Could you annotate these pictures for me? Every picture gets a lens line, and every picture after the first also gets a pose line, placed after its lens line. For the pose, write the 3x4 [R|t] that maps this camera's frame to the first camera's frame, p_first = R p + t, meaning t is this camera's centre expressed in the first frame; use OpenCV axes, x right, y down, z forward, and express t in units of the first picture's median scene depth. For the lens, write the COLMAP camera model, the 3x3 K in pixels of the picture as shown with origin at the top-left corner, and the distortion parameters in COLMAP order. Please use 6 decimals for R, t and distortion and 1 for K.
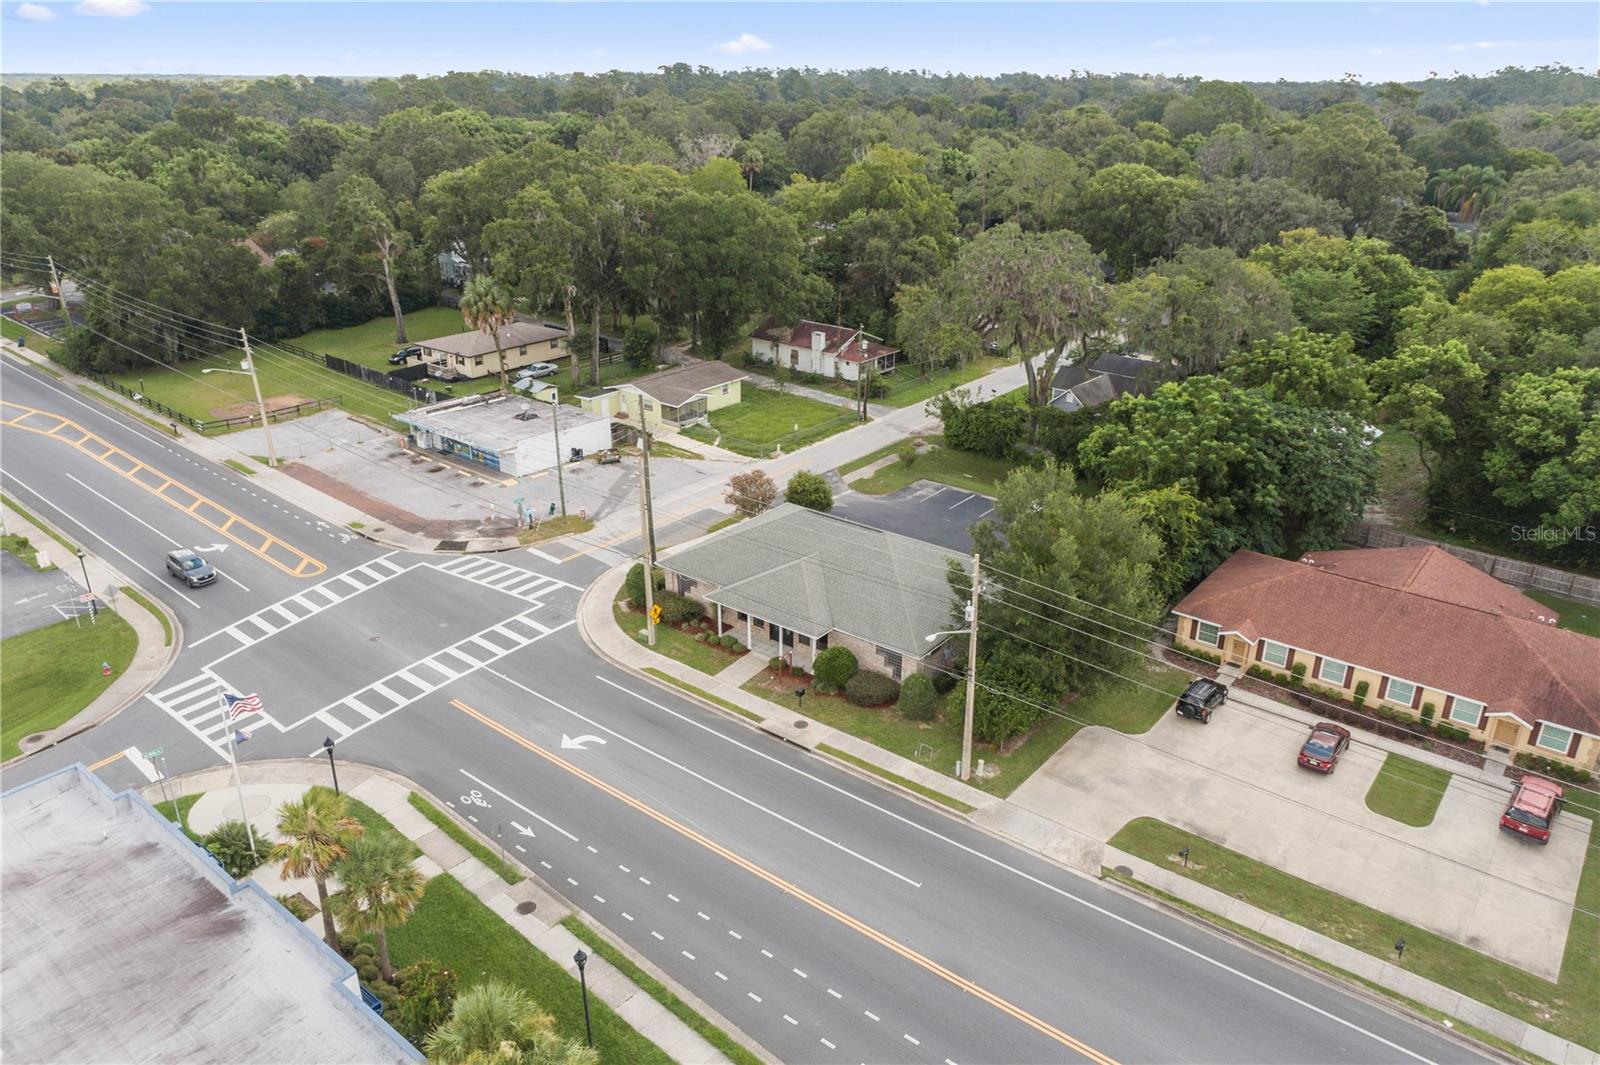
lens RADIAL K [[1081.1, 0, 810.5], [0, 1081.1, 537.6], [0, 0, 1]] dist [-0.009853, 0.035326]
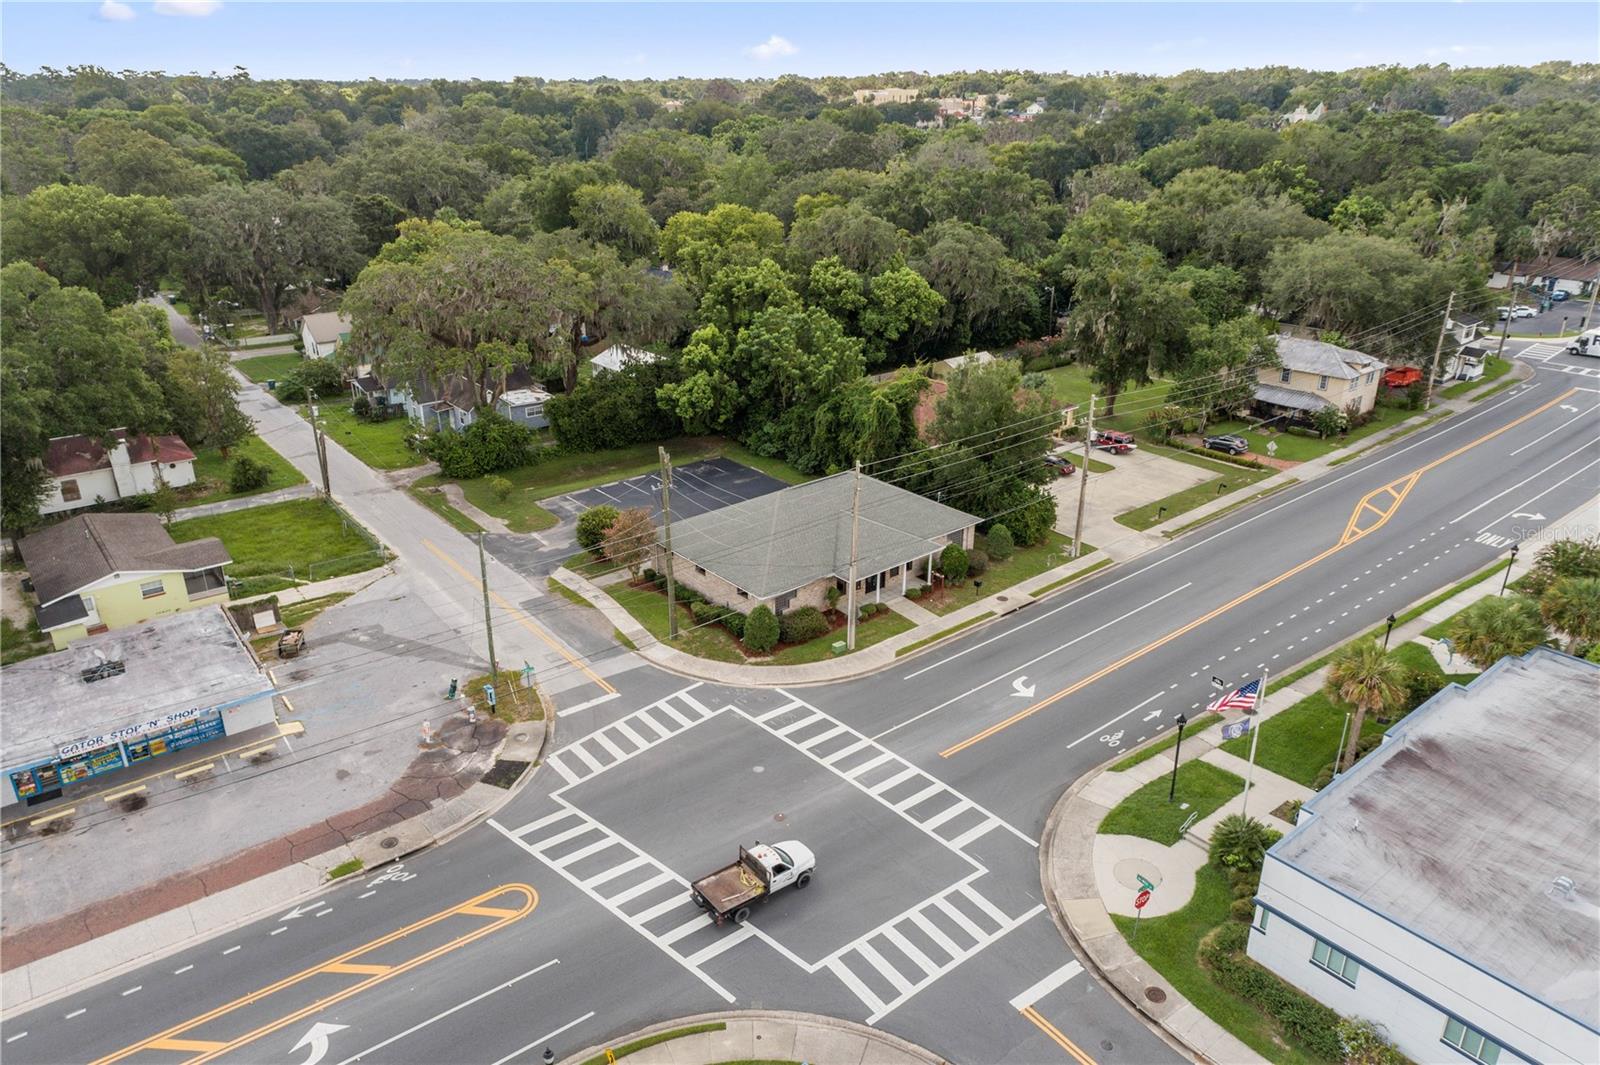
lens RADIAL K [[1082.0, 0, 800.0], [0, 1082.0, 532.5], [0, 0, 1]] dist [0.005177, 0.000312]
pose [[0.219211, -0.379489, 0.898852, -0.983351], [0.388033, 0.879176, 0.276549, -0.280871], [-0.895197, 0.288161, 0.339980, 0.651943]]
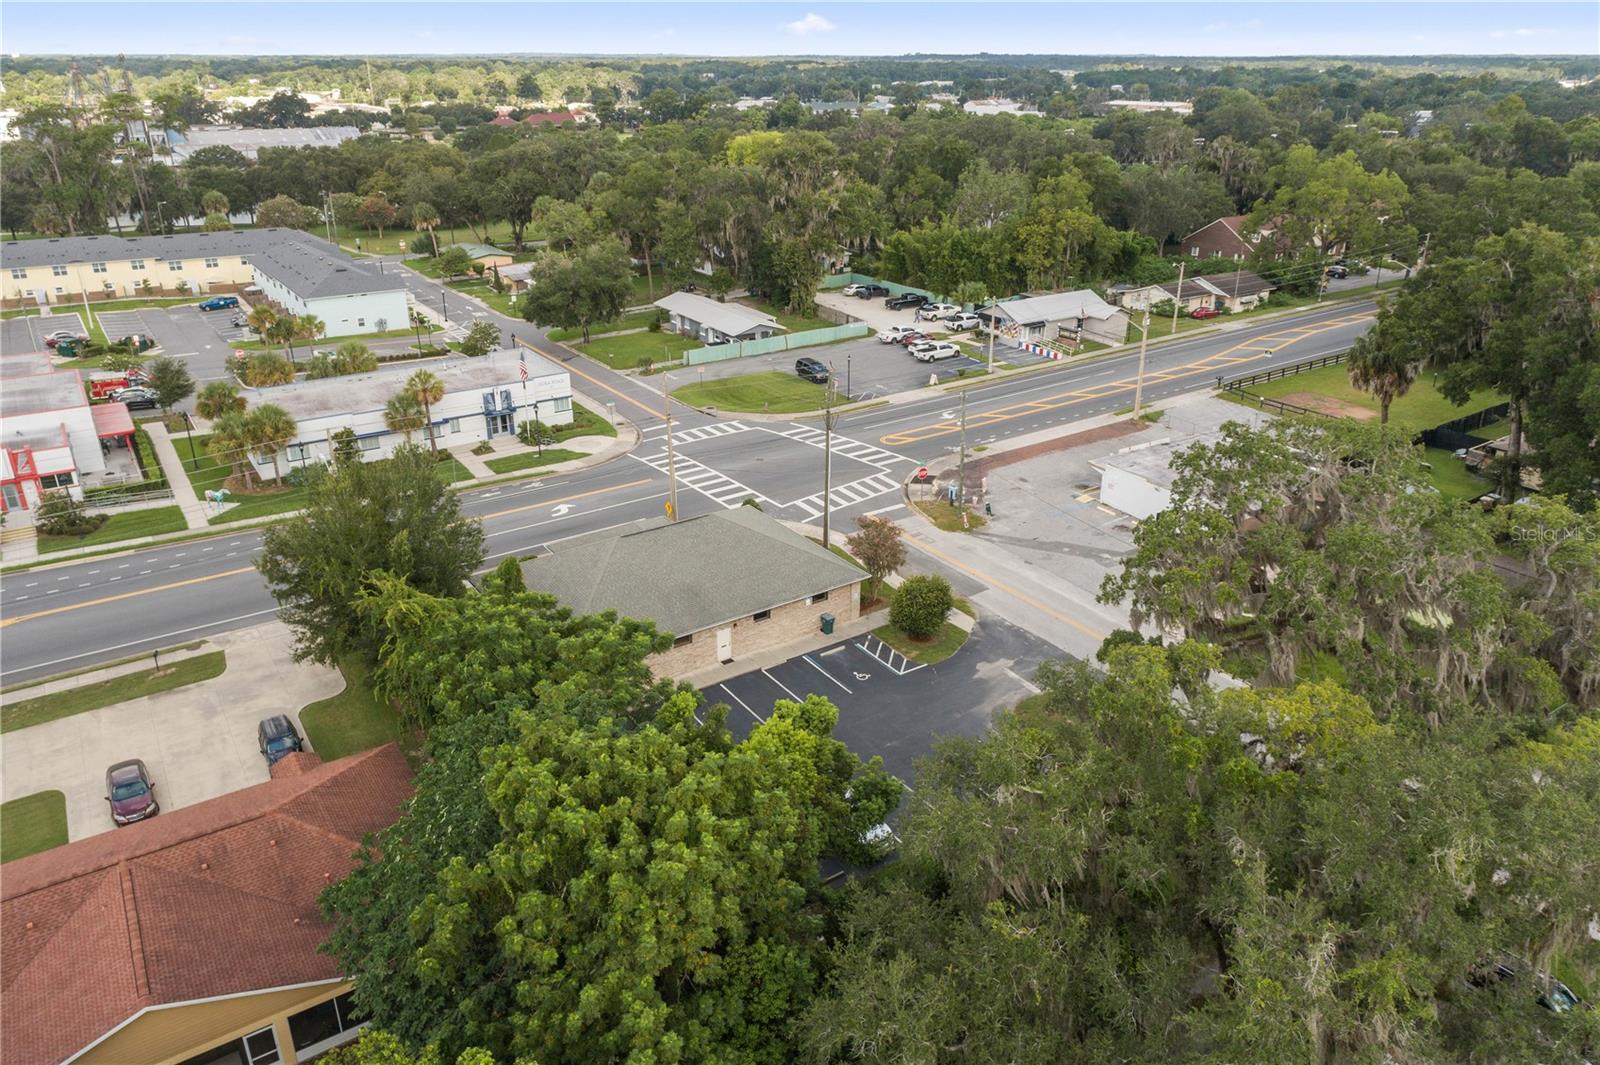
lens RADIAL K [[1125.0, 0, 796.4], [0, 1125.0, 527.7], [0, 0, 1]] dist [-0.010382, 0.023571]
pose [[-0.306068, 0.366092, -0.878805, 0.853617], [-0.377379, 0.800827, 0.465040, -0.508784], [0.874018, 0.473976, -0.106952, 1.202765]]
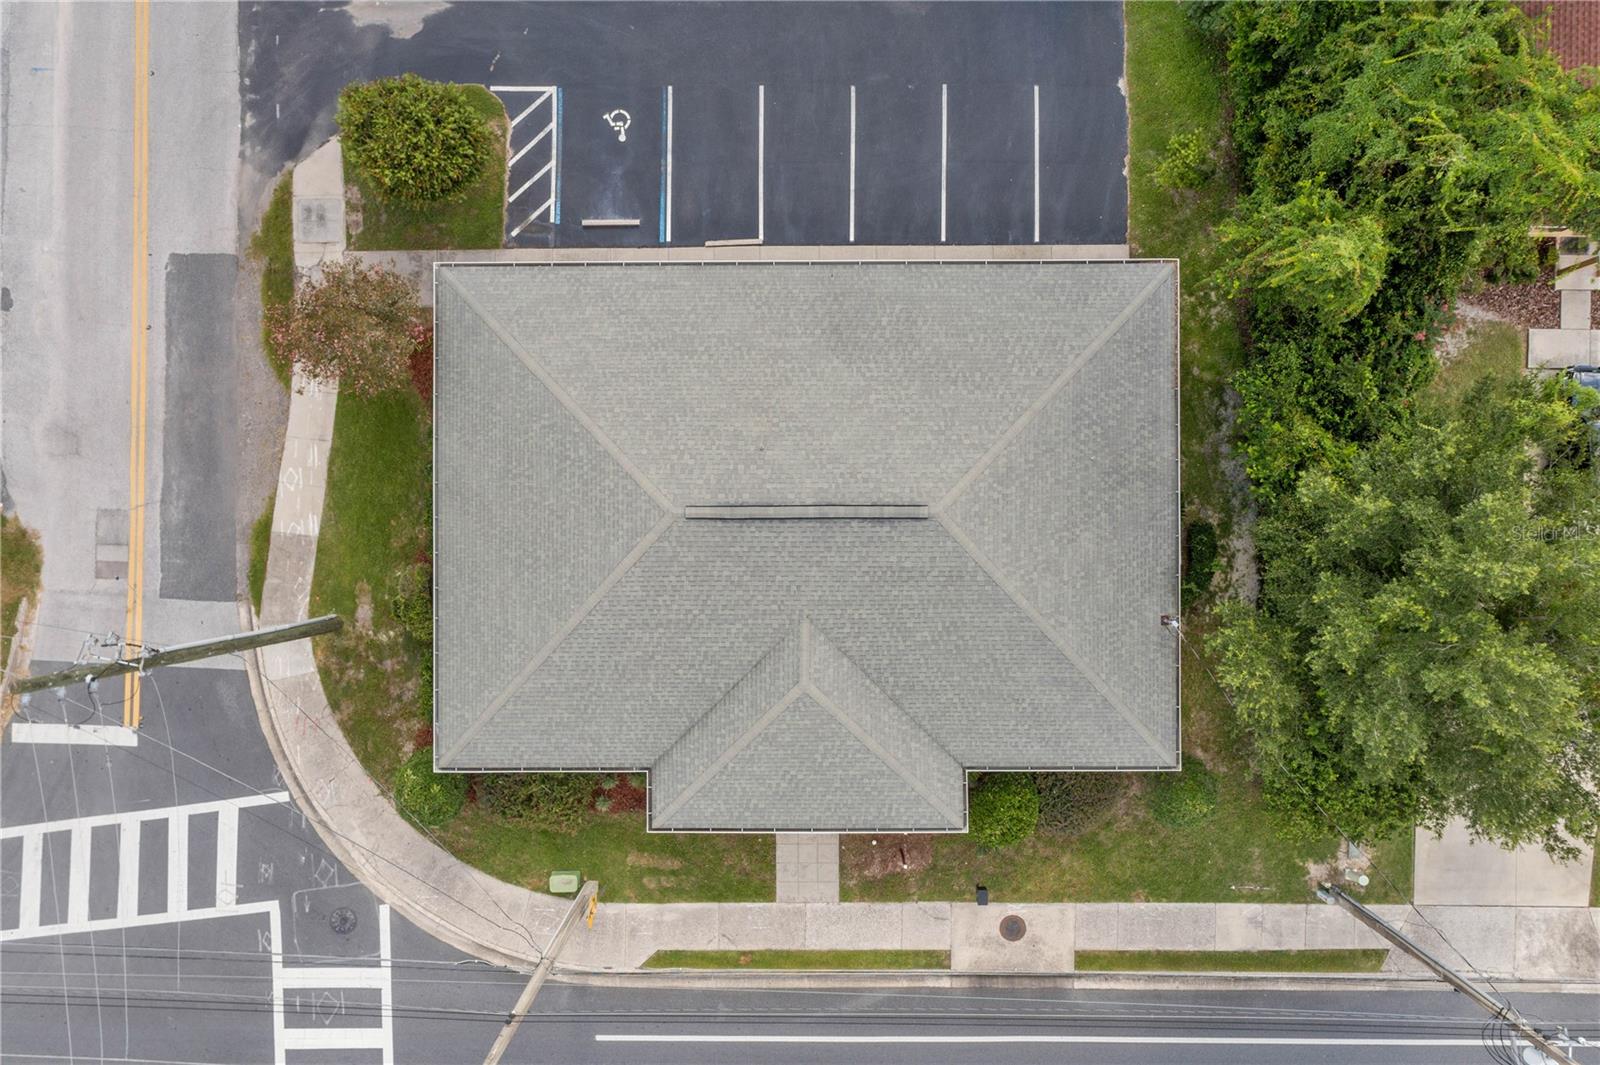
lens RADIAL K [[1125.0, 0, 796.4], [0, 1125.0, 527.7], [0, 0, 1]] dist [-0.010382, 0.023571]
pose [[0.792100, -0.610363, -0.005868, 0.027340], [0.248511, 0.313695, 0.916427, -0.381872], [-0.557512, -0.727360, 0.400160, 0.837976]]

◆ ◆ ◆

Reproduce every line of the items above word for word, leaving out the pictures.

Could you annotate these pictures for me? Every picture gets a lens line, and every picture after the first also gets a pose line, placed after its lens line. For the pose, write the 3x4 [R|t] that maps this camera's frame to the first camera's frame, p_first = R p + t, meaning t is this camera's centre expressed in the first frame; use OpenCV axes, x right, y down, z forward, and express t in units of the first picture's median scene depth. For the lens, write the COLMAP camera model, the 3x3 K in pixels of the picture as shown with origin at the top-left corner, and the distortion parameters in COLMAP order. Please use 6 decimals for R, t and distortion and 1 for K.
lens RADIAL K [[1081.1, 0, 810.5], [0, 1081.1, 537.6], [0, 0, 1]] dist [-0.009853, 0.035326]
lens RADIAL K [[1082.0, 0, 800.0], [0, 1082.0, 532.5], [0, 0, 1]] dist [0.005177, 0.000312]
pose [[0.219211, -0.379489, 0.898852, -0.983351], [0.388033, 0.879176, 0.276549, -0.280871], [-0.895197, 0.288161, 0.339980, 0.651943]]
lens RADIAL K [[1125.0, 0, 796.4], [0, 1125.0, 527.7], [0, 0, 1]] dist [-0.010382, 0.023571]
pose [[-0.306068, 0.366092, -0.878805, 0.853617], [-0.377379, 0.800827, 0.465040, -0.508784], [0.874018, 0.473976, -0.106952, 1.202765]]
lens RADIAL K [[1125.0, 0, 796.4], [0, 1125.0, 527.7], [0, 0, 1]] dist [-0.010382, 0.023571]
pose [[0.792100, -0.610363, -0.005868, 0.027340], [0.248511, 0.313695, 0.916427, -0.381872], [-0.557512, -0.727360, 0.400160, 0.837976]]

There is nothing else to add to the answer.